Of course the founding fathers also looked to the Hebrew Bible for inspiration. The Bible’s inherent district of the monarchy spoke to them as they struggled against the England and its tyrannical king. It is no small coincidence that so many early symbols from the Colonies and later the United States came directly from Tanach – the Yale, Dartmouth, and Columbia seals all have images and/or words that come from the Hebrew Bible. The inscription on the Liberty Bell is a direct quotation from Leviticus chapter 25, verse 10. And perhaps most interesting of all, the very first design for the official seal of the United States of America, recommended by no less than Thomas Jefferson, John Adams, and Benjamin Franklin, depicted an image of the Israelites crossing the Reed Sea.
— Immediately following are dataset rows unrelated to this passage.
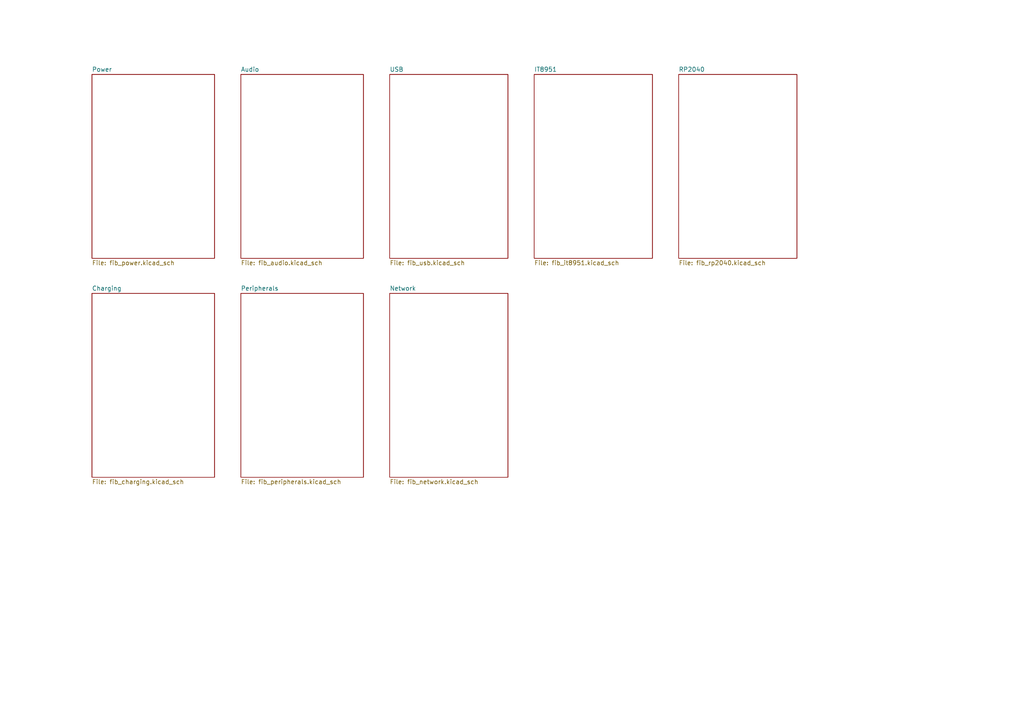
<source format=kicad_sch>
(kicad_sch
	(version 20231120)
	(generator "eeschema")
	(generator_version "8.0")
	(uuid "862c21e2-7ec9-4f80-a33c-aad02ea9423e")
	(paper "A4")
	(lib_symbols)
	(sheet
		(at 69.85 21.59)
		(size 35.56 53.34)
		(fields_autoplaced yes)
		(stroke
			(width 0.1524)
			(type solid)
		)
		(fill
			(color 0 0 0 0.0000)
		)
		(uuid "17f77549-66cc-477f-9c69-749f4f7589f3")
		(property "Sheetname" "Audio"
			(at 69.85 20.8784 0)
			(effects
				(font
					(size 1.27 1.27)
				)
				(justify left bottom)
			)
		)
		(property "Sheetfile" "fib_audio.kicad_sch"
			(at 69.85 75.5146 0)
			(effects
				(font
					(size 1.27 1.27)
				)
				(justify left top)
			)
		)
		(instances
			(project "Fibel2"
				(path "/862c21e2-7ec9-4f80-a33c-aad02ea9423e"
					(page "7")
				)
			)
		)
	)
	(sheet
		(at 26.67 85.09)
		(size 35.56 53.34)
		(fields_autoplaced yes)
		(stroke
			(width 0.1524)
			(type solid)
		)
		(fill
			(color 0 0 0 0.0000)
		)
		(uuid "23d4f4f3-5c09-4966-9bf4-edbe4cd81212")
		(property "Sheetname" "Charging"
			(at 26.67 84.3784 0)
			(effects
				(font
					(size 1.27 1.27)
				)
				(justify left bottom)
			)
		)
		(property "Sheetfile" "fib_charging.kicad_sch"
			(at 26.67 139.0146 0)
			(effects
				(font
					(size 1.27 1.27)
				)
				(justify left top)
			)
		)
		(instances
			(project "Fibel2"
				(path "/862c21e2-7ec9-4f80-a33c-aad02ea9423e"
					(page "3")
				)
			)
		)
	)
	(sheet
		(at 196.85 21.59)
		(size 34.29 53.34)
		(fields_autoplaced yes)
		(stroke
			(width 0.1524)
			(type solid)
		)
		(fill
			(color 0 0 0 0.0000)
		)
		(uuid "32a7c27a-139a-4e74-bd6e-19af0f586a3c")
		(property "Sheetname" "RP2040"
			(at 196.85 20.8784 0)
			(effects
				(font
					(size 1.27 1.27)
				)
				(justify left bottom)
			)
		)
		(property "Sheetfile" "fib_rp2040.kicad_sch"
			(at 196.85 75.5146 0)
			(effects
				(font
					(size 1.27 1.27)
				)
				(justify left top)
			)
		)
		(instances
			(project "Fibel2"
				(path "/862c21e2-7ec9-4f80-a33c-aad02ea9423e"
					(page "6")
				)
			)
		)
	)
	(sheet
		(at 26.67 21.59)
		(size 35.56 53.34)
		(fields_autoplaced yes)
		(stroke
			(width 0.1524)
			(type solid)
		)
		(fill
			(color 0 0 0 0.0000)
		)
		(uuid "7cbf83a4-48a9-4119-ac75-03df93e67514")
		(property "Sheetname" "Power"
			(at 26.67 20.8784 0)
			(effects
				(font
					(size 1.27 1.27)
				)
				(justify left bottom)
			)
		)
		(property "Sheetfile" "fib_power.kicad_sch"
			(at 26.67 75.5146 0)
			(effects
				(font
					(size 1.27 1.27)
				)
				(justify left top)
			)
		)
		(instances
			(project "Fibel2"
				(path "/862c21e2-7ec9-4f80-a33c-aad02ea9423e"
					(page "2")
				)
			)
		)
	)
	(sheet
		(at 113.03 21.59)
		(size 34.29 53.34)
		(fields_autoplaced yes)
		(stroke
			(width 0.1524)
			(type solid)
		)
		(fill
			(color 0 0 0 0.0000)
		)
		(uuid "808bb661-cfbd-4d07-9fcd-6e3520b5f848")
		(property "Sheetname" "USB"
			(at 113.03 20.8784 0)
			(effects
				(font
					(size 1.27 1.27)
				)
				(justify left bottom)
			)
		)
		(property "Sheetfile" "fib_usb.kicad_sch"
			(at 113.03 75.5146 0)
			(effects
				(font
					(size 1.27 1.27)
				)
				(justify left top)
			)
		)
		(instances
			(project "Fibel2"
				(path "/862c21e2-7ec9-4f80-a33c-aad02ea9423e"
					(page "4")
				)
			)
		)
	)
	(sheet
		(at 69.85 85.09)
		(size 35.56 53.34)
		(fields_autoplaced yes)
		(stroke
			(width 0.1524)
			(type solid)
		)
		(fill
			(color 0 0 0 0.0000)
		)
		(uuid "a39c2c52-3412-48a6-9504-27933873c1ba")
		(property "Sheetname" "Peripherals"
			(at 69.85 84.3784 0)
			(effects
				(font
					(size 1.27 1.27)
				)
				(justify left bottom)
			)
		)
		(property "Sheetfile" "fib_peripherals.kicad_sch"
			(at 69.85 139.0146 0)
			(effects
				(font
					(size 1.27 1.27)
				)
				(justify left top)
			)
		)
		(instances
			(project "Fibel2"
				(path "/862c21e2-7ec9-4f80-a33c-aad02ea9423e"
					(page "8")
				)
			)
		)
	)
	(sheet
		(at 113.03 85.09)
		(size 34.29 53.34)
		(fields_autoplaced yes)
		(stroke
			(width 0.1524)
			(type solid)
		)
		(fill
			(color 0 0 0 0.0000)
		)
		(uuid "afa85234-73ed-4fc7-9570-87e781c133e5")
		(property "Sheetname" "Network"
			(at 113.03 84.3784 0)
			(effects
				(font
					(size 1.27 1.27)
				)
				(justify left bottom)
			)
		)
		(property "Sheetfile" "fib_network.kicad_sch"
			(at 113.03 139.0146 0)
			(effects
				(font
					(size 1.27 1.27)
				)
				(justify left top)
			)
		)
		(instances
			(project "Fibel2"
				(path "/862c21e2-7ec9-4f80-a33c-aad02ea9423e"
					(page "9")
				)
			)
		)
	)
	(sheet
		(at 154.94 21.59)
		(size 34.29 53.34)
		(fields_autoplaced yes)
		(stroke
			(width 0.1524)
			(type solid)
		)
		(fill
			(color 0 0 0 0.0000)
		)
		(uuid "f675e573-ac44-4b44-9a27-c607e0e7b48c")
		(property "Sheetname" "IT8951"
			(at 154.94 20.8784 0)
			(effects
				(font
					(size 1.27 1.27)
				)
				(justify left bottom)
			)
		)
		(property "Sheetfile" "fib_it8951.kicad_sch"
			(at 154.94 75.5146 0)
			(effects
				(font
					(size 1.27 1.27)
				)
				(justify left top)
			)
		)
		(instances
			(project "Fibel2"
				(path "/862c21e2-7ec9-4f80-a33c-aad02ea9423e"
					(page "5")
				)
			)
		)
	)
	(sheet_instances
		(path "/"
			(page "1")
		)
	)
)
</source>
As with the Pilgrims before them, the founding fathers saw in their own struggle against England and its monarchy a reflection of the ancient Israelite story of freedom that will still tell each year on Passover.
Perhaps the thread that runs through all of this, the fundamental building block, is Judaism’s insight that all human beings are created in the image of God. If you believe that, then it also must follow that all human beings are equal, deserving equal treatment, equal rights, freedom, and having an equal say in their own destiny and the destiny of their community. A king has no place in that system of thought, where everyone counts, and everyone, ultimately, has a vote. That one simple yet profound idea was brought into the world by Moses, and many thousands of years later would help the founders of this country, on this day 239 years ago, to sign their names to a document containing this most memorable phrase: “We hold these truths to be self-evident, that all men are created equal, that they are endowed by their Creator with certain unalienable Rights, that among these are Life, Liberty and the pursuit of Happiness.”